MATLAB: How to solve system of second order nonlinear differential equations

Question

Joints of this two link system have consisted with springs, and whole the system is rotating around the x-axis.

I have tried to solve this by using ode45 with odeToVectorField. When I apply initial condition it dosen't give any solution.

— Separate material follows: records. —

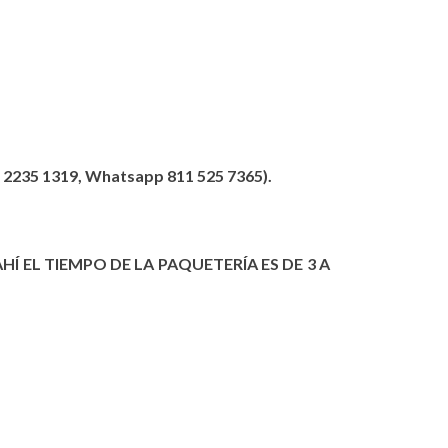
235 1319, Whatsapp 811 525 7365).
HÍ EL TIEMPO DE LA PAQUETERÍA ES DE 3 A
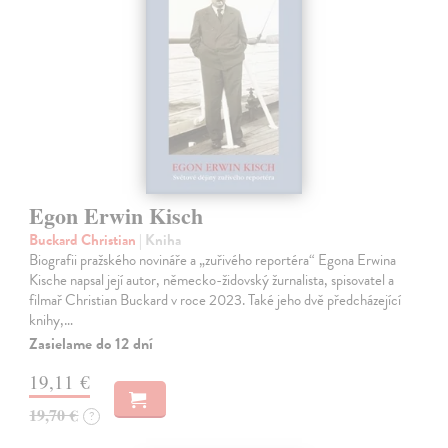
Egon Erwin Kisch
Buckard Christian
| Kniha
Biografii pražského novináře a „zuřivého reportéra“ Egona Erwina
Kische napsal její autor, německo-židovský žurnalista, spisovatel a
filmař Christian Buckard v roce 2023. Také jeho dvě předcházející
knihy,…
Zasielame do 12 dní
19,11 €
19,70 €
?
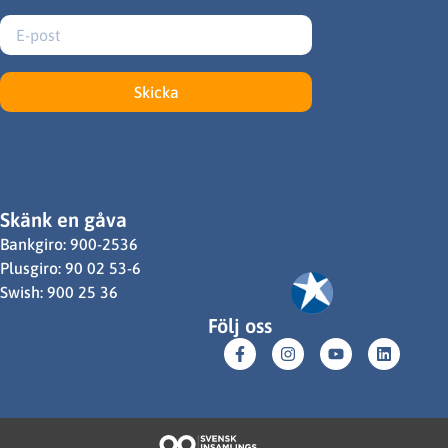
Skicka
Skänk en gåva
Bankgiro: 900-2536
Plusgiro: 90 02 53-6
Swish: 900 25 36
Följ oss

How can this issue be solved?

eqns = [eq1_N1 eq2_N2 eq3_N3];
[V,S] = odeToVectorField(eq1_N1,eq2_N2,eq3_N3); % Reduce the second order of diffrential equations to fist-order
M = matlabFunction(V,'vars',{'t','Y'}) % Generate a MATLAB function from this system of first order diffrential equations
% Solve the System of First-Order ODEs
interval = [0 20];
Init = [0 0 0 0 0 0]; % theta_1(0) = 0, Dtheta_1(0) = 0, theta_2(0) = 0, Dtheta_2(0) = 0, theta_3(0) = 0, Dtheta_3(0) = 0,
ySol = ode45(M,interval,Init)
tValues = linspace (0,20,100)
yValues = deval(ySol,tValues,1)
plot(tValues,yValues);

Answer 1

Substitute these for what you currently have:

% Solve the System of First-Order ODEs
interval = linspace (0,20,250);
Init = [0 0 0 0 0 0]+1E-15; % theta_1(0) = 0, Dtheta_1(0) = 0, theta_2(0) = 0, Dtheta_2(0) = 0, theta_3(0) = 0, Dtheta_3(0) = 0,
[t,y] = ode45(M,interval,Init);
% tValues = linspace (0,20,100)
% yValues = deval(ySol,tValues,1)
sp = size(y,2);
figure
for k = 1:sp
    subplot(sp,1,k)
    plot(t, y(:,k))
    title(string(S(k)))
    grid
end
op = get(gcf, 'OuterPosition');
set(gcf, 'OuterPosition', op+[0 -500 0 500])